This will be a long one, just trying to establish if I'm being overly dramatic so I've posted here for traffic. I have name changed as this could be outing.
Married young when I was 23, we now have one DS aged 6. Been married almost 10 years. When we met DH was very kind, generous and charismatic. He has a very wide social circle, whereas I am much more introverted and have a few very close friends.
About 2 years ago DH became convinced I was conducting an emotional affair with a male work colleague, this was very much not the case and I tried to explain this to him. After much discussion it was clear that the friendship was upsetting DH, and I took him at his word that I had possibly been blind to this man trying it on with me, and me inadvertently leading him on. As it was upsetting DH I reigned in the friendship, and established boundaries to downgrade it to a purely professional relationship with my colleague. DH wanted me to find a new job so I didn't have any contact with the colleague but I put my foot down as I had just been promoted to a more senior role and didn't want to set my career back. DH ordered me not have any male friendships, and any text messages should be purely on a professional basis (no banter etc). I agreed to keep the peace as I didn't want to risk breaking up our family.
DH was very forceful about making me accept that it was an EA even though I disagreed. In the end after much protesting to avoid us divorcing I conceded on this point even though I didn't agree. DH actually threatened me with divorce and threatened to prevent me getting any custody of our child.
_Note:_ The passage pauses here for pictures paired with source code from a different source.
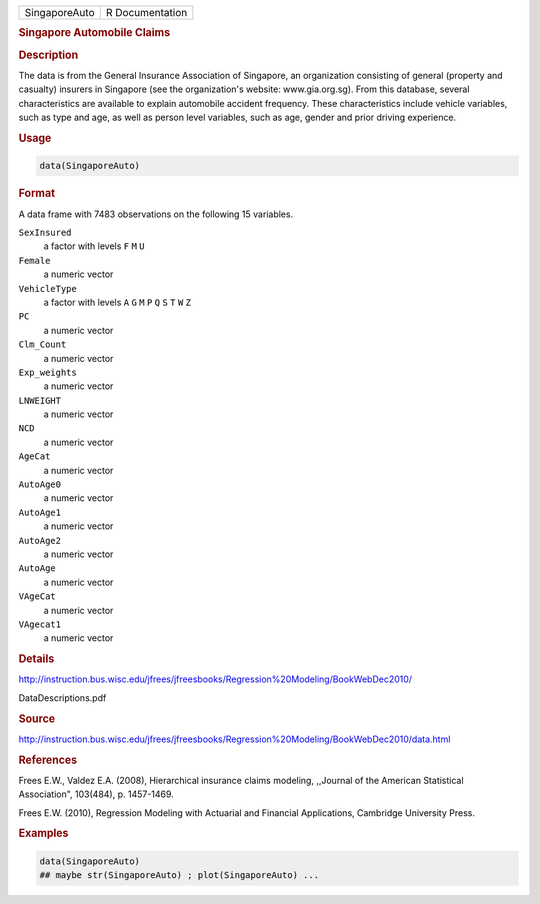 .. container::

   .. container::

      ============= ===============
      SingaporeAuto R Documentation
      ============= ===============

      .. rubric:: Singapore Automobile Claims
         :name: singapore-automobile-claims

      .. rubric:: Description
         :name: description

      The data is from the General Insurance Association of Singapore,
      an organization consisting of general (property and casualty)
      insurers in Singapore (see the organization's website:
      www.gia.org.sg). From this database, several characteristics are
      available to explain automobile accident frequency. These
      characteristics include vehicle variables, such as type and age,
      as well as person level variables, such as age, gender and prior
      driving experience.

      .. rubric:: Usage
         :name: usage

      .. code:: R

         data(SingaporeAuto)

      .. rubric:: Format
         :name: format

      A data frame with 7483 observations on the following 15 variables.

      ``SexInsured``
         a factor with levels ``F`` ``M`` ``U``

      ``Female``
         a numeric vector

      ``VehicleType``
         a factor with levels ``A`` ``G`` ``M`` ``P`` ``Q`` ``S`` ``T``
         ``W`` ``Z``

      ``PC``
         a numeric vector

      ``Clm_Count``
         a numeric vector

      ``Exp_weights``
         a numeric vector

      ``LNWEIGHT``
         a numeric vector

      ``NCD``
         a numeric vector

      ``AgeCat``
         a numeric vector

      ``AutoAge0``
         a numeric vector

      ``AutoAge1``
         a numeric vector

      ``AutoAge2``
         a numeric vector

      ``AutoAge``
         a numeric vector

      ``VAgeCat``
         a numeric vector

      ``VAgecat1``
         a numeric vector

      .. rubric:: Details
         :name: details

      http://instruction.bus.wisc.edu/jfrees/jfreesbooks/Regression%20Modeling/BookWebDec2010/

      DataDescriptions.pdf

      .. rubric:: Source
         :name: source

      http://instruction.bus.wisc.edu/jfrees/jfreesbooks/Regression%20Modeling/BookWebDec2010/data.html

      .. rubric:: References
         :name: references

      Frees E.W., Valdez E.A. (2008), Hierarchical insurance claims
      modeling, ,,Journal of the American Statistical Association",
      103(484), p. 1457-1469.

      Frees E.W. (2010), Regression Modeling with Actuarial and
      Financial Applications, Cambridge University Press.

      .. rubric:: Examples
         :name: examples

      .. code:: R

         data(SingaporeAuto)
         ## maybe str(SingaporeAuto) ; plot(SingaporeAuto) ...
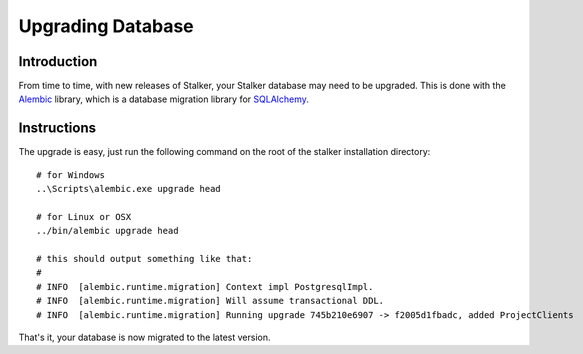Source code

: .. upgrade_db_toplevel:

==================
Upgrading Database
==================

Introduction
============

From time to time, with new releases of Stalker, your Stalker database may need
to be upgraded. This is done with the `Alembic`_ library, which is a database
migration library for `SQLAlchemy`_.

.. _Alembic: http://alembic.zzzcomputing.com/en/latest/
.. _SQLAlchemy: http://www.sqlalchemy.org

Instructions
============

The upgrade is easy, just run the following command on the root of the stalker
installation directory::

  # for Windows
  ..\Scripts\alembic.exe upgrade head

  # for Linux or OSX
  ../bin/alembic upgrade head

  # this should output something like that:
  #
  # INFO  [alembic.runtime.migration] Context impl PostgresqlImpl.
  # INFO  [alembic.runtime.migration] Will assume transactional DDL.
  # INFO  [alembic.runtime.migration] Running upgrade 745b210e6907 -> f2005d1fbadc, added ProjectClients

That's it, your database is now migrated to the latest version.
He threatened to use my PND, and past depression as evidence I was an unfit mother. So I conceded on the emotional affair to avoid this.
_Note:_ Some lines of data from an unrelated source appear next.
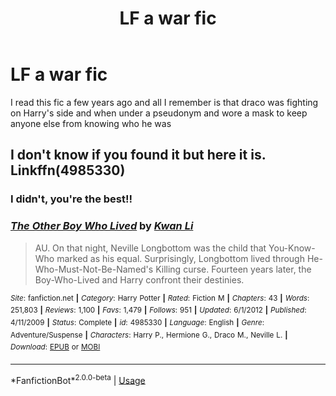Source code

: #+TITLE: LF a war fic

* LF a war fic
:PROPERTIES:
:Author: Jewbatuba
:Score: 2
:DateUnix: 1577758075.0
:DateShort: 2019-Dec-31
:FlairText: What's That Fic?
:END:
I read this fic a few years ago and all I remember is that draco was fighting on Harry's side and when under a pseudonym and wore a mask to keep anyone else from knowing who he was


** I don't know if you found it but here it is. Linkffn(4985330)
:PROPERTIES:
:Author: mrcaster
:Score: 2
:DateUnix: 1578417018.0
:DateShort: 2020-Jan-07
:END:

*** I didn't, you're the best!!
:PROPERTIES:
:Author: Jewbatuba
:Score: 2
:DateUnix: 1578422590.0
:DateShort: 2020-Jan-07
:END:


*** [[https://www.fanfiction.net/s/4985330/1/][*/The Other Boy Who Lived/*]] by [[https://www.fanfiction.net/u/1023780/Kwan-Li][/Kwan Li/]]

#+begin_quote
  AU. On that night, Neville Longbottom was the child that You-Know-Who marked as his equal. Surprisingly, Longbottom lived through He-Who-Must-Not-Be-Named's Killing curse. Fourteen years later, the Boy-Who-Lived and Harry confront their destinies.
#+end_quote

^{/Site/:} ^{fanfiction.net} ^{*|*} ^{/Category/:} ^{Harry} ^{Potter} ^{*|*} ^{/Rated/:} ^{Fiction} ^{M} ^{*|*} ^{/Chapters/:} ^{43} ^{*|*} ^{/Words/:} ^{251,803} ^{*|*} ^{/Reviews/:} ^{1,100} ^{*|*} ^{/Favs/:} ^{1,479} ^{*|*} ^{/Follows/:} ^{951} ^{*|*} ^{/Updated/:} ^{6/1/2012} ^{*|*} ^{/Published/:} ^{4/11/2009} ^{*|*} ^{/Status/:} ^{Complete} ^{*|*} ^{/id/:} ^{4985330} ^{*|*} ^{/Language/:} ^{English} ^{*|*} ^{/Genre/:} ^{Adventure/Suspense} ^{*|*} ^{/Characters/:} ^{Harry} ^{P.,} ^{Hermione} ^{G.,} ^{Draco} ^{M.,} ^{Neville} ^{L.} ^{*|*} ^{/Download/:} ^{[[http://www.ff2ebook.com/old/ffn-bot/index.php?id=4985330&source=ff&filetype=epub][EPUB]]} ^{or} ^{[[http://www.ff2ebook.com/old/ffn-bot/index.php?id=4985330&source=ff&filetype=mobi][MOBI]]}

--------------

*FanfictionBot*^{2.0.0-beta} | [[https://github.com/tusing/reddit-ffn-bot/wiki/Usage][Usage]]
:PROPERTIES:
:Author: FanfictionBot
:Score: 1
:DateUnix: 1578417035.0
:DateShort: 2020-Jan-07
:END:

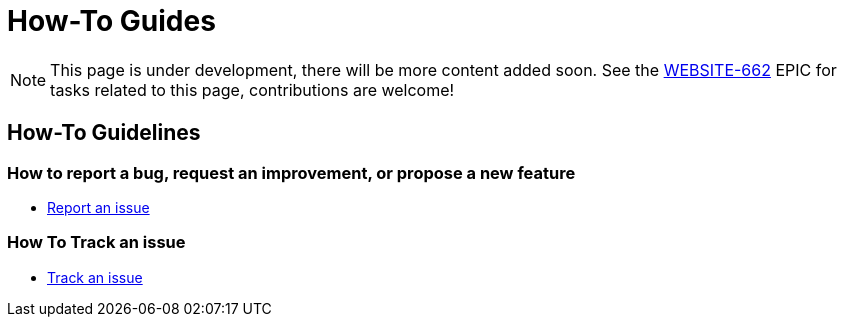 = How-To Guides

NOTE: This page is under development, there will be more content added soon.
See the https://issues.jenkins.io/browse/WEBSITE-662[WEBSITE-662] EPIC for tasks related to this page, contributions are welcome!

== How-To Guidelines

=== How to report a bug, request an improvement, or propose a new feature

- xref:report-issue.adoc[Report an issue]

=== How To Track an issue

- xref:track-issue.adoc[Track an issue]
Since then we've worked hard on our marriage, but every time we have any slight disagreement he brings it back round to the "emotional affair". Even trivial things like who's turn it is to take the bins out, he throws the EA back in my face and it escalates into a massive argument.
He's constantly berating me for being on my phone. He can spend hours watching sports and that's his hobby, but of I spend more than 5 mins on social media, reading news or MN he starts grilling me about how much time I spend on the phone and that I'm neglecting the family. Apparently when he and DS are watching hours of cricket or football I should be gleefully joining in even though I have zero interest in sport. On top of this is always commenting on what I eat, I can't even sniff a cookie without him passing comment. He is always reminding me I can stand to lose some weight. As an aside I'm very happy with my weight, I have a slight tummy pouch but I'm a size 12/14 and healthy BMI.
Whenever we go out he has to pass some comment on what I'm wearing, as if I'm not dressed up enough or haven't put any effort in.
It's all low level stuff, but slowly eats away at my confidence.
I always give him the option of not going round my family's at the weekend, especially if he has a football match on. But whenever there's something with his family I absolutely have to go and it escalates into a big argument that I "hate his family" if I say I don't want to go.
He's lovely to DS and is a great dad, the comments are only ever directed at me. I secretly suspect that he's just putting up with me to avoid the shame of a divorce.
Whenever we argue he makes a point to put me down Infront of DS and points out to him that I'm a bad mum.
I don't really know what I want from this thread tbh, I just feel like I'm slowly losing the plot.